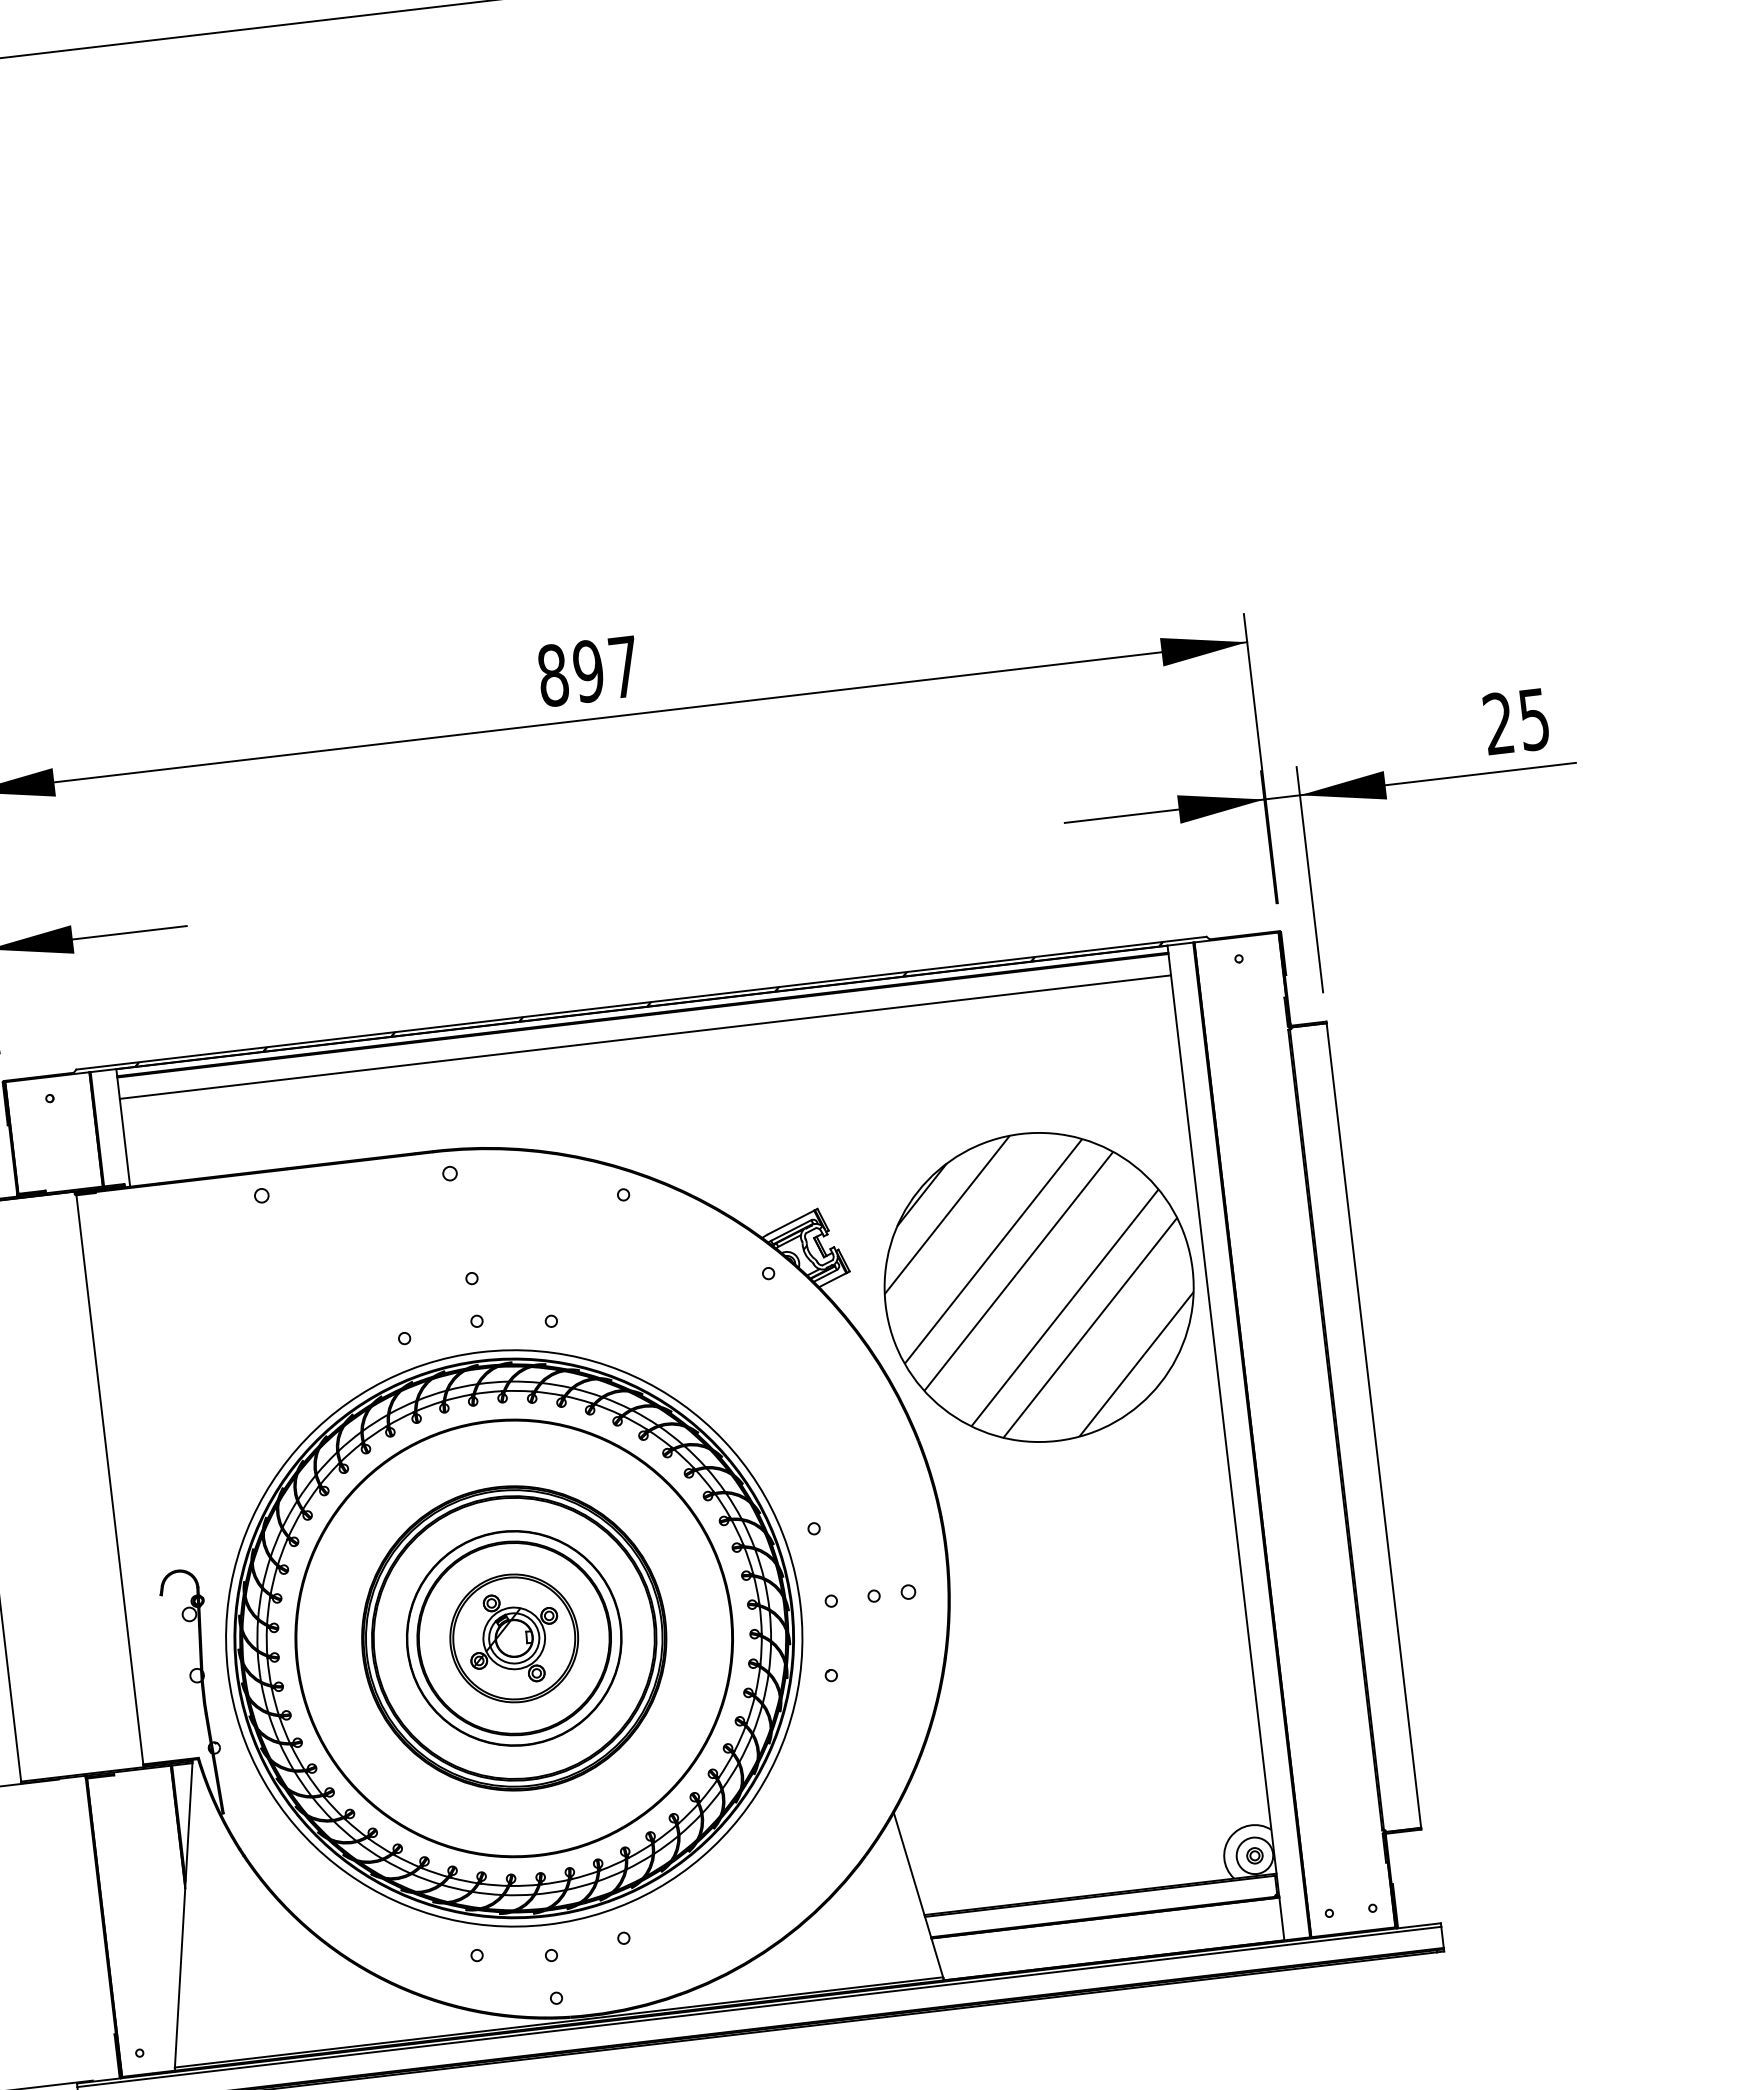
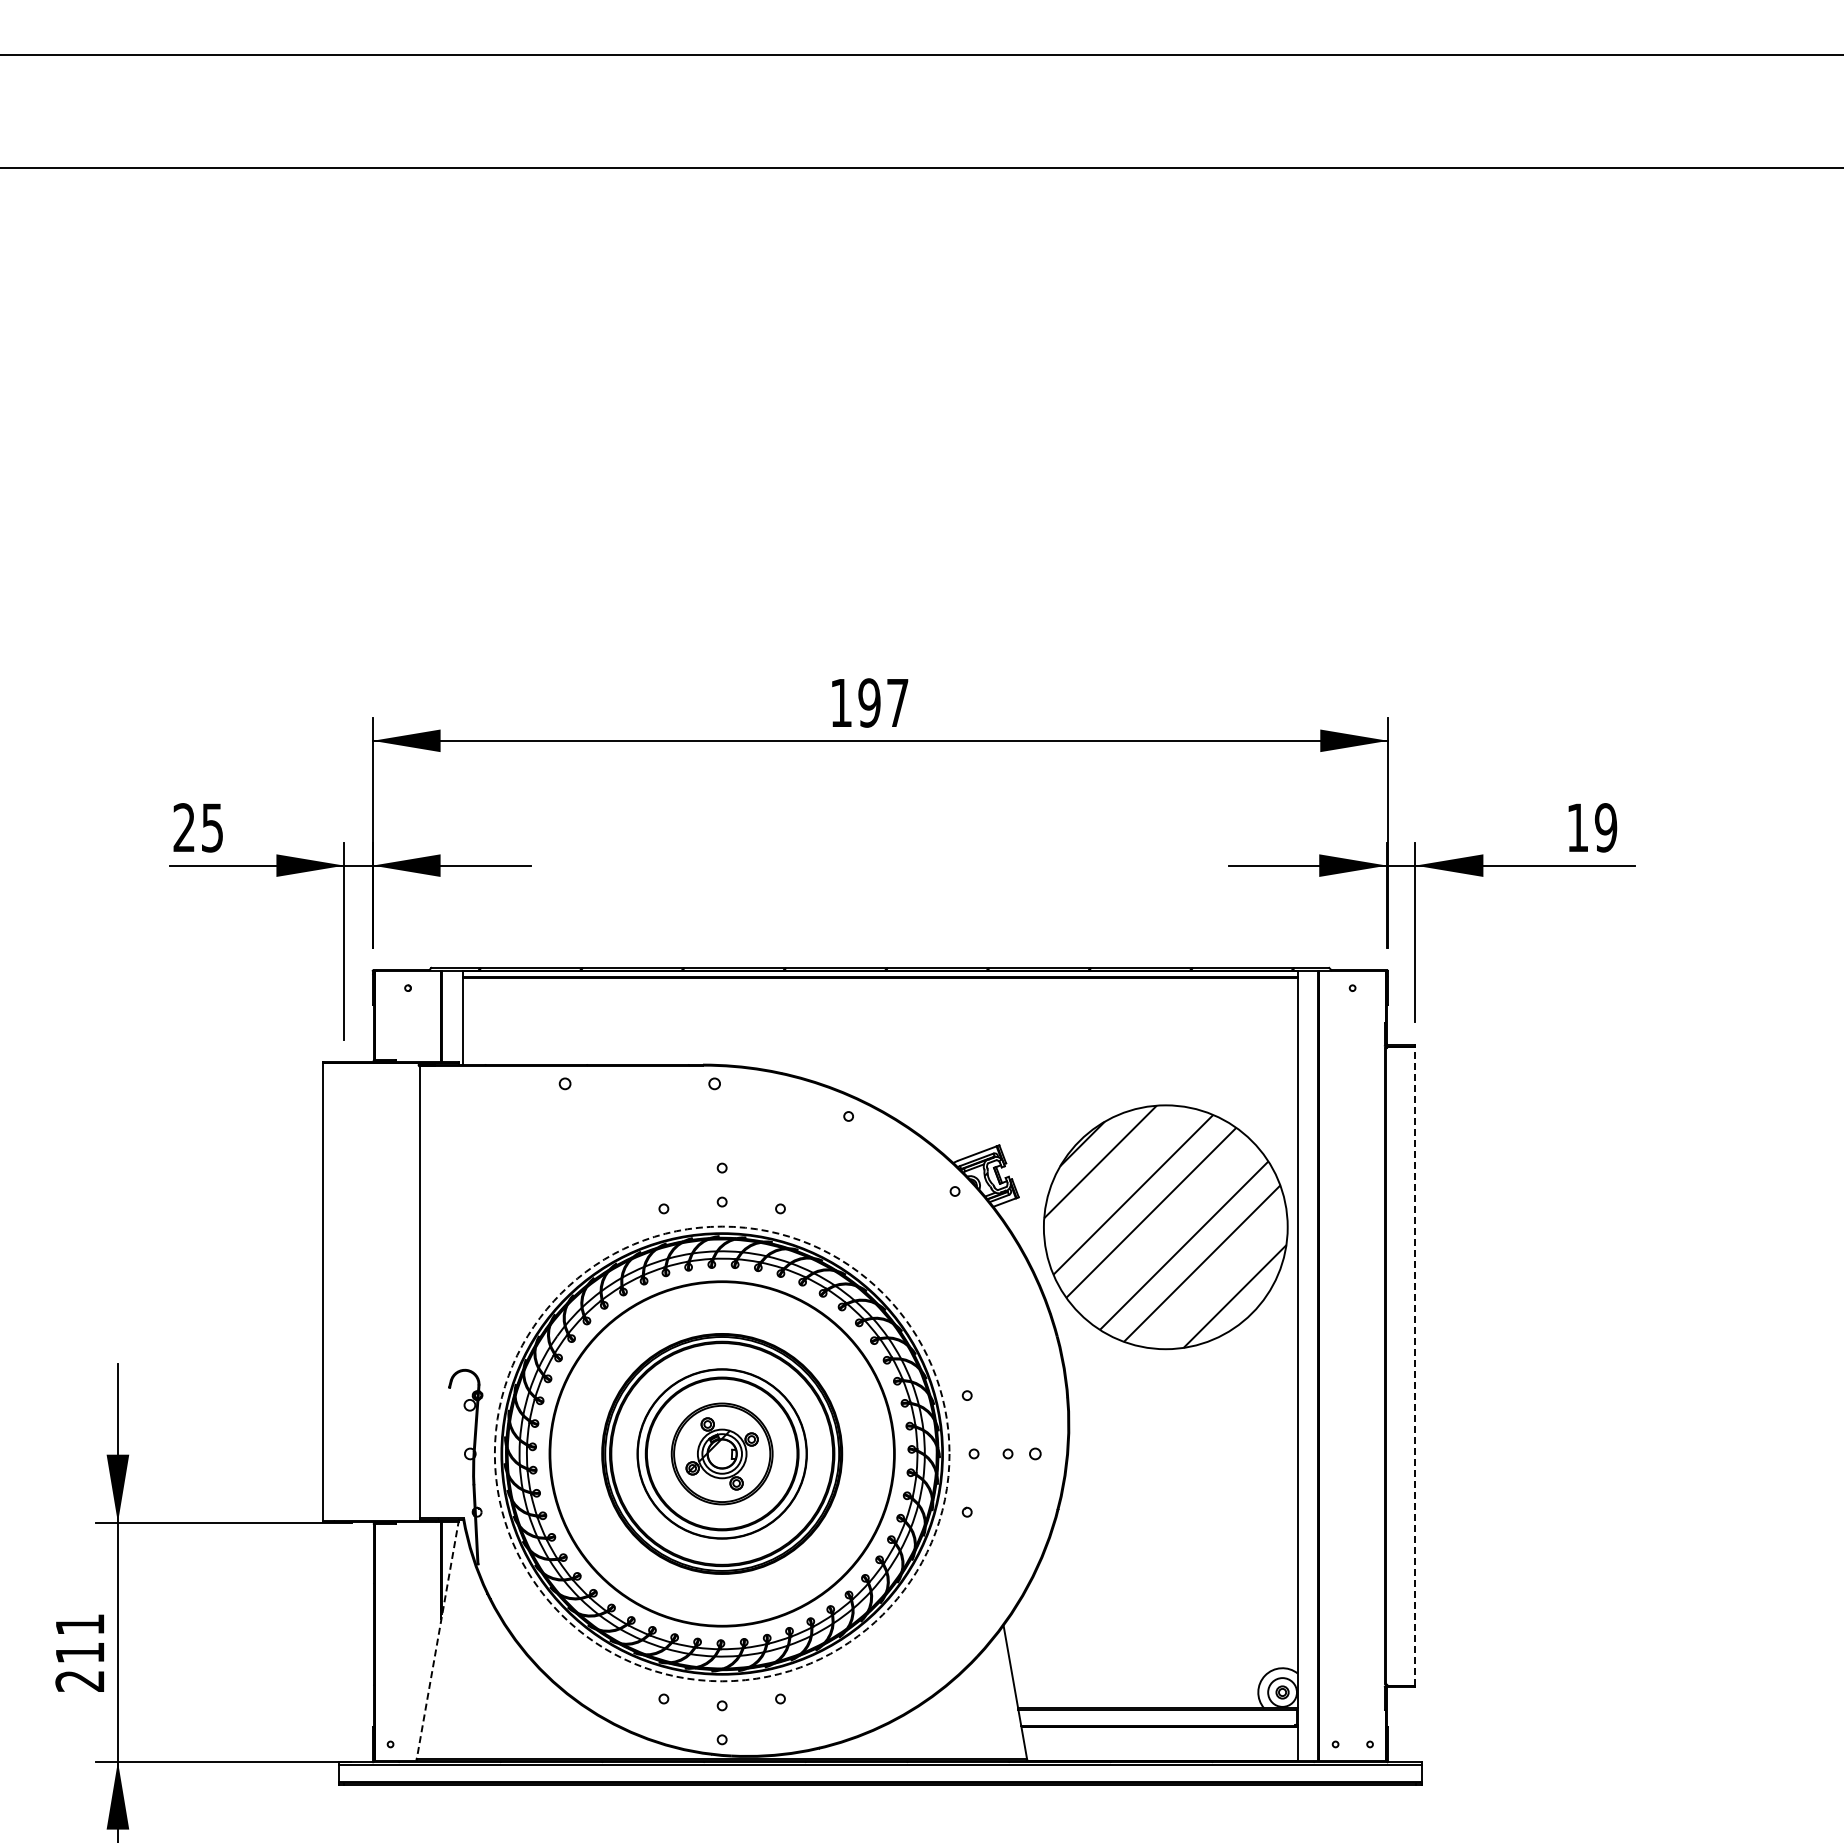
text: (553, 674) -> (841, 702), 897 -> 197
text: (1517, 721) -> (1592, 827), 25 -> 19
line: (644, 1036) -> (879, 994), removed
line: (1374, 1425) -> (1415, 1366), solid -> dashed
circle: (513, 1637) -> (721, 1453), solid -> dashed
line: (183, 1914) -> (437, 1639), solid -> dashed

▬▬▬

**Assignment**
From the line holding "line: (644, 1036) -> (879, 994), removed" down to the last line of the records above, restate each line exactly as written.

**Result of the task**
line: (644, 1036) -> (879, 994), removed
line: (1374, 1425) -> (1415, 1366), solid -> dashed
circle: (513, 1637) -> (721, 1453), solid -> dashed
line: (183, 1914) -> (437, 1639), solid -> dashed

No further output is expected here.